On 2014-03-29 15:01, Remco Bressers wrote:
Dear list,
A few of our routers in the network are terribly slow in handling the
complete ifEntry from IF-MIB to Observium. This results in gaps in
graphs and there’s no way to speed things up because of relatively
broken/slow implementations in (in this case) Brocade XMR hardware. In
the past we monitored ifInOctets/ifOutOctets and a few OID’s more. The
full ifEntry is too heavy.
Is there a way to deal with this, like a possibility to prevent
polling the whole thing and skip certain unneeded OID’s. Are there any
plans to enhance the poller for this possibility of is there any
(filthy) hack known to do this? Any ideas on this would be great. We
would definitely want to throw Cacti to /dev/null but due to this
problem it’s not yet possible.
Not necessary to say this again but we are very, very happy with
Observium. Thanks Adam, Mike, Tom and others..

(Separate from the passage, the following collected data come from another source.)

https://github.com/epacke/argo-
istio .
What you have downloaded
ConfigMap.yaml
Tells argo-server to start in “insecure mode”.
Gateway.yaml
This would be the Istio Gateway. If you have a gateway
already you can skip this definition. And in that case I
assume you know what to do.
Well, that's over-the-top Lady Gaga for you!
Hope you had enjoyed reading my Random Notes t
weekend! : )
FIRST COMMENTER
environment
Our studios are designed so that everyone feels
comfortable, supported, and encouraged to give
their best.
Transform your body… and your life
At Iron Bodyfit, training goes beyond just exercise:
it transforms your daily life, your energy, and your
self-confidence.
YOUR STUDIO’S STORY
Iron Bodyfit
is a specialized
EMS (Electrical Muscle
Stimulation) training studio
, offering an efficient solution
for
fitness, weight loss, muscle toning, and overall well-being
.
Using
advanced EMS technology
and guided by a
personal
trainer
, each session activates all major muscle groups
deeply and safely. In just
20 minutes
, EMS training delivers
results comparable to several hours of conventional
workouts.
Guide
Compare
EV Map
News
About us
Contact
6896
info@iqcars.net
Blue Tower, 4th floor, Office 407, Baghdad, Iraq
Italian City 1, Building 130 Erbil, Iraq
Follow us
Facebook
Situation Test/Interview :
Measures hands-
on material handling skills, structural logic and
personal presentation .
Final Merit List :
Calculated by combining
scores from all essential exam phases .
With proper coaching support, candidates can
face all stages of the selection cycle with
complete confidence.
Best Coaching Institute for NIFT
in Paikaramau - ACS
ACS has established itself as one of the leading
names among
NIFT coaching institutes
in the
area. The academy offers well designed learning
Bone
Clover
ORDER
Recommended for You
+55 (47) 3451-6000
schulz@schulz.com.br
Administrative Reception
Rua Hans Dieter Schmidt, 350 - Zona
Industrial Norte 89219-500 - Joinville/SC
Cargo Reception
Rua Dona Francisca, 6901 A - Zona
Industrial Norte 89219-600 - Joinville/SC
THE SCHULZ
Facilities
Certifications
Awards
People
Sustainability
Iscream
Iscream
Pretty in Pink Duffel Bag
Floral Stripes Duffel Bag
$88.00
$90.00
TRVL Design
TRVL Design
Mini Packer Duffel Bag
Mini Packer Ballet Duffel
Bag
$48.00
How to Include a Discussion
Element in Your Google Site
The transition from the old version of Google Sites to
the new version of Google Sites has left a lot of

Assuming you have dot3stats/etherlike already disabled, perhaps you could look at our polling run and suggest things we should make optional.
I looked in the code for polling ports and it polls ifEntry and after that, it polls ifXEntry. Everything is just fine, except for polling the whole ifEntry. For some routers we would like to poll the traffic and error statistics exclusively.
The problem is that we are running XMR’s with hundreds of interfaces. A snippet from ifIndex looks like this :
IF-MIB::ifIndex.78 = INTEGER: 78
IF-MIB::ifIndex.79 = INTEGER: 79
IF-MIB::ifIndex.80 = INTEGER: 80
IF-MIB::ifIndex.641 = INTEGER: 641
IF-MIB::ifIndex.16777221 = INTEGER: 16777221
IF-MIB::ifIndex.16777223 = INTEGER: 16777223
IF-MIB::ifIndex.16777225 = INTEGER: 16777225
The regular interfaces we DO want to monitor are using OID’s < 1000 and virtual-interfaces are using OID’s > 16000000. The huge amount of interfaces result in a long polling cycle and sometimes polling just stalls and gaps show up in the graphs because of overlapping poller cycles for this host. Are there possibilities to bring down the polling time? Things like ifMtu or ifPhysAddress are not very relevant and take up a certain amount of time to process.. I know, it’s all about the slow SNMP implementation on the Brocades but i’m looking for a solution.